→ SUPPLIED RECORDS:
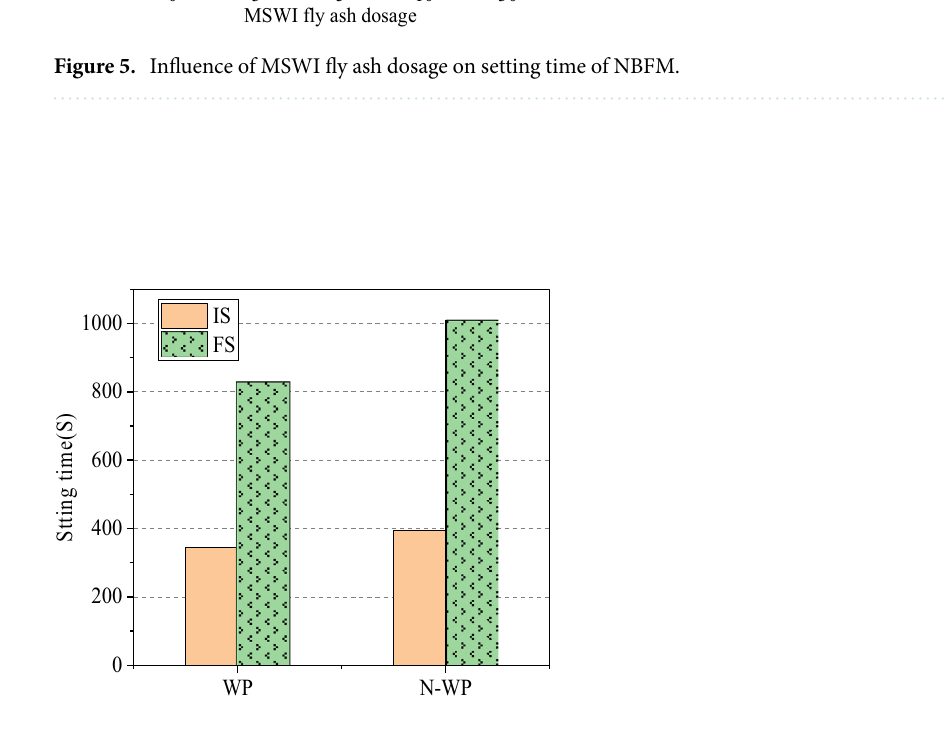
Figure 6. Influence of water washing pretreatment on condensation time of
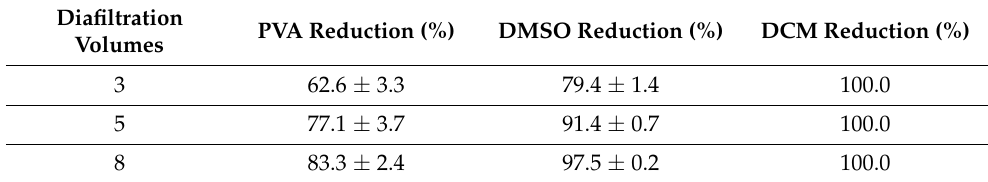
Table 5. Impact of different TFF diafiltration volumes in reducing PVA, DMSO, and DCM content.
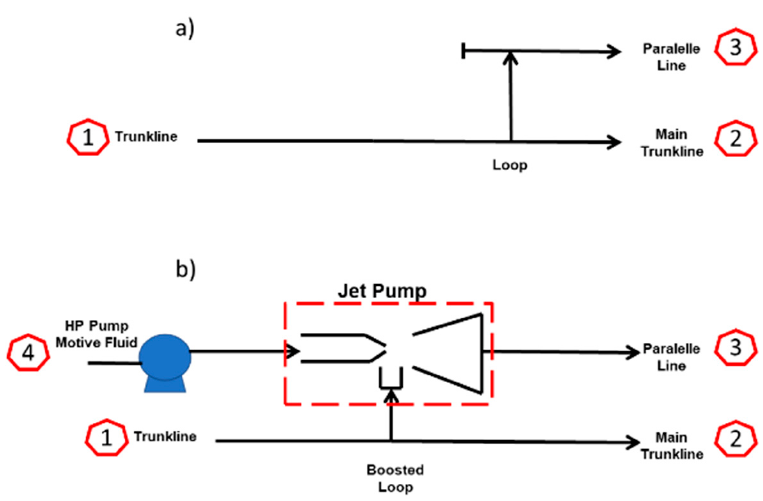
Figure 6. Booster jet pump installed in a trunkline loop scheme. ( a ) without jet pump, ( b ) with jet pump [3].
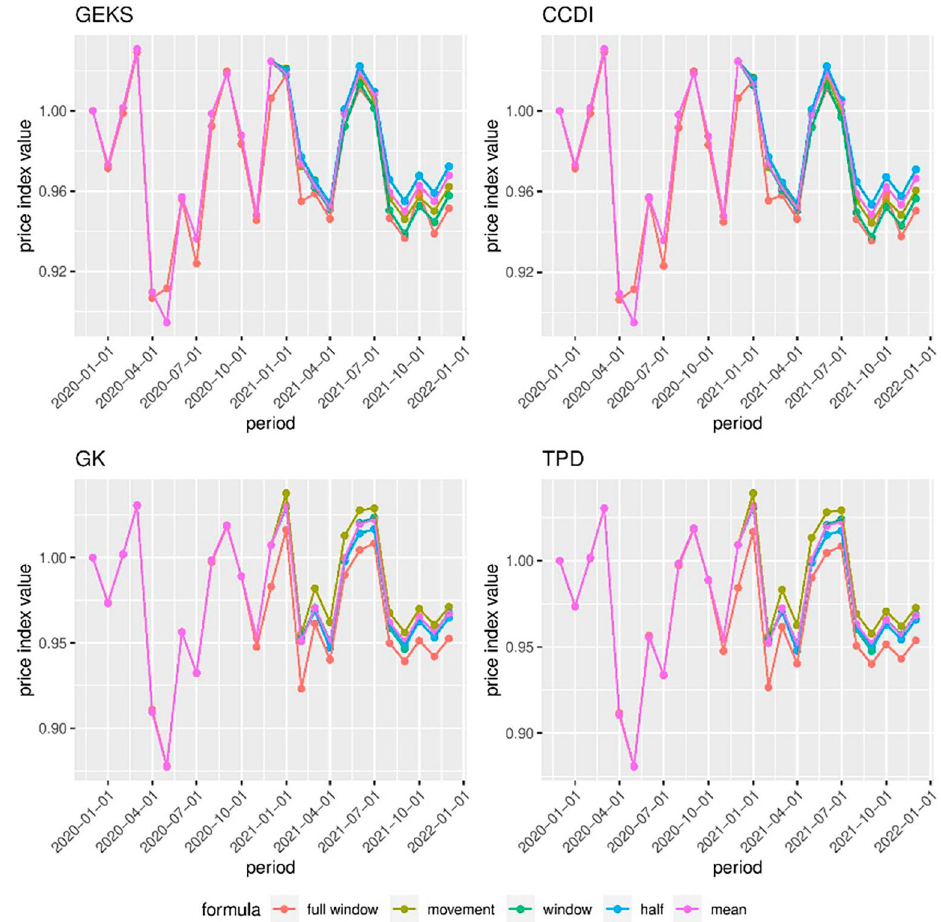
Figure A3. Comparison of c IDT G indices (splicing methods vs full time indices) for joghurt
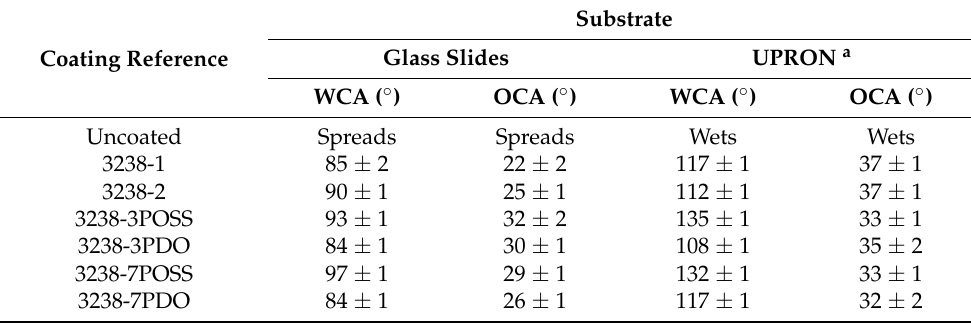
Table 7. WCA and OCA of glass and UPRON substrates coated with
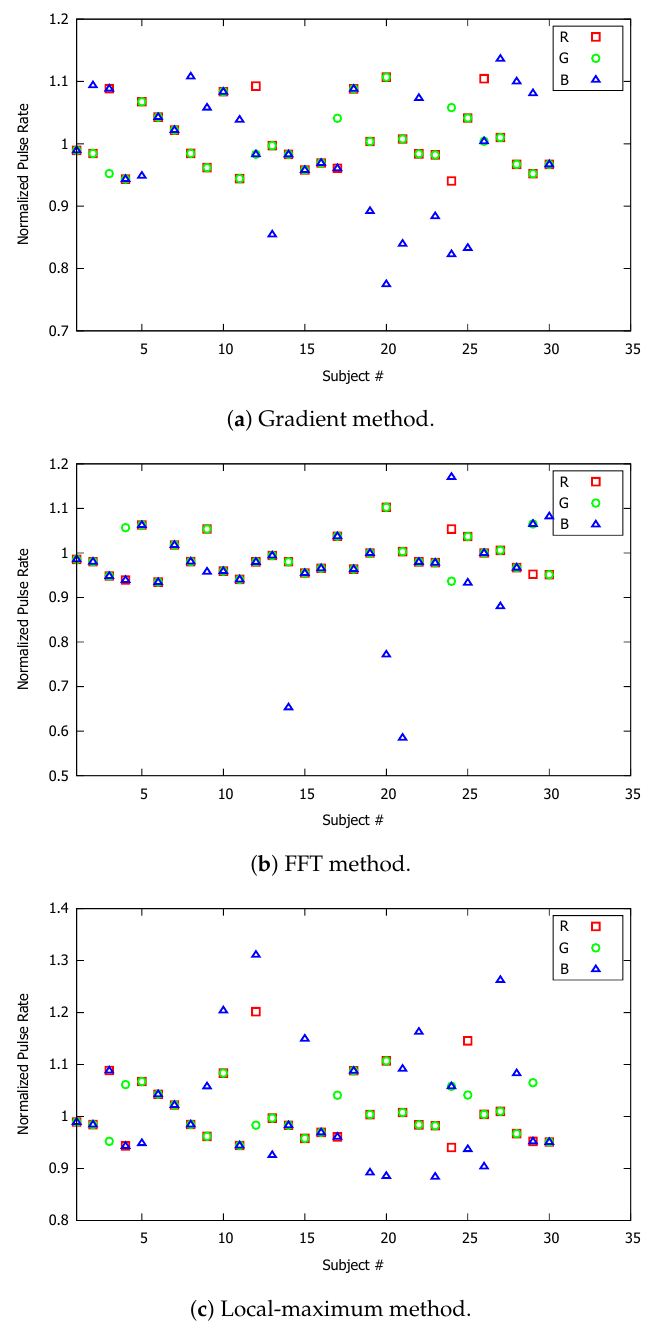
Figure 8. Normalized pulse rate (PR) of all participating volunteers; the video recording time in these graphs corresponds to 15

→ INSTRUCTIONS FOR THE TASK: Find the number of lines in the records that contain "with", and write that number only.

→ WORKED SOLUTION: 2